Lors d’une BBC 2019 Newsnight interview, la présentatrice Emily Maitlis l’a décrit comme produisant « un racisme occasionnel constant semaine après semaine ». Bien que la BBC ait par la suite confirmé les plaintes concernant le style d’interview de Maitlis, estimant qu’elle n’avait pas été suffisamment impartiale lors de l’interview, elle n’a formulé aucune conclusion sur le fond de ses critiques.

Liddle a également été mêlée à une controverse concernant des commentaires relatifs à des abus sexuels sur des enfants.
L’un de ses articles les plus critiqués dans les journaux se demandait si le simple fait de regarder de la pédopornographie devait rester un délit pénal, arguant que la criminalisation des spectateurs ne protégeait pas nécessairement les enfants. L’article a suscité de vives critiques de la part des militants pour la protection de l’enfance, qui ont affirmé que le visionnage d’images d’abus alimentait la demande d’exploitation des enfants.
Dans un autre article, Liddle a suggéré que l’inquiétude du public concernant la pédophilie était devenue excessive et avait rendu inutilement difficile l’interaction normale des adultes avec les enfants.
Il a également écrit un jour qu’une des raisons pour lesquelles il ne pourrait jamais travailler comme enseignant était qu’il trouverait les adolescentes sexuellement attirantes, commentaires largement condamnés comme inappropriés.
Même si les critiques ont parfois accusé Liddle de défendre la pédophilie, il n’a jamais publiquement prôné les relations sexuelles entre adultes et enfants. Au lieu de cela, il a insisté sur le fait que ses commentaires avaient été déformés et a fait valoir qu’il remettait en question certains aspects de la politique de justice pénale plutôt que de défendre la maltraitance des enfants.

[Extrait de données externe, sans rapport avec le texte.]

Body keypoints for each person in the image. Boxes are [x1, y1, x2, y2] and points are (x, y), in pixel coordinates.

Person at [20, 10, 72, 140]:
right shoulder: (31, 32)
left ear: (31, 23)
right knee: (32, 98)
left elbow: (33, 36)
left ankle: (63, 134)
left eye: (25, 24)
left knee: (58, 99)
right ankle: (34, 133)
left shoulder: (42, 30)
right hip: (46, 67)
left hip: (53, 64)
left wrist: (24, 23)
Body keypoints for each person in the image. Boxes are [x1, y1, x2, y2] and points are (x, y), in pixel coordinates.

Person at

Éminent chroniqueur islamophobe
La controverse a accompagné Liddle tout au long de sa carrière.
Il est devenu le premier blogueur censuré par la Commission des plaintes contre la presse après avoir publié des affirmations inexactes dans un journal. Spectateur blog, tandis que de nombreux autres articles ont suscité des plaintes concernant la race, la religion, l’immigration et le sexe.

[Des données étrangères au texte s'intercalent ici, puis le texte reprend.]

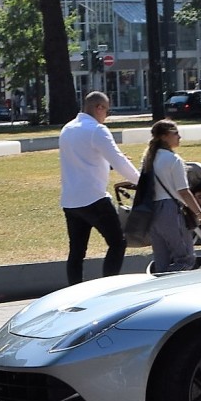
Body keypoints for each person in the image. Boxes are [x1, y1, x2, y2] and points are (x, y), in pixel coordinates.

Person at [58, 91, 140, 286]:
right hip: (94, 199)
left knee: (77, 252)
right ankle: (107, 290)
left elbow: (84, 160)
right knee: (118, 243)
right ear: (99, 108)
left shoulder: (67, 129)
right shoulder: (97, 130)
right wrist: (142, 181)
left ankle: (74, 292)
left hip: (70, 201)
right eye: (107, 111)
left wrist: (108, 165)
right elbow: (119, 161)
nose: (106, 116)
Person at [140, 119, 201, 273]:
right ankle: (171, 284)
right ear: (165, 136)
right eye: (176, 133)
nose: (179, 137)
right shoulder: (173, 160)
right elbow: (184, 192)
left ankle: (160, 288)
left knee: (161, 261)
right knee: (186, 259)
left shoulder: (148, 159)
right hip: (169, 210)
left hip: (152, 212)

Né à Londres en 1960, Liddle a débuté sa carrière dans le journalisme local avant de devenir rédacteur de discours pour le Parti travailliste. Il a ensuite rejoint la BBC et est devenu rédacteur en chef de l’émission phare de Radio 4. Aujourd’hui programme en 1998.
Il a démissionné de la BBC en 2002 après avoir écrit une chronique dans un journal exprimant des opinions politiques jugées incompatibles avec les règles d’impartialité de la société.
Liddle est devenu l’un des chroniqueurs de journaux les plus éminents de Grande-Bretagne, écrivant pour Le temps du dimanche, Le Soleil et Le spectateuroù son style volontairement provocateur lui vaut à la fois des admirateurs dévoués et de féroces critiques.
À la suite de l’annonce de sa mort, les hommages ont afflué de la part de ses collègues des grands médias, qui ont loué son esprit, son intelligence et sa volonté de défier l’opinion orthodoxe.
Pour les musulmans britanniques, cependant, l’héritage de Rod Liddle ne sera probablement pas défini uniquement par son journalisme, mais par des années de commentaires qui, selon eux, ont contribué à normaliser l’hostilité envers les musulmans dans la presse nationale britannique.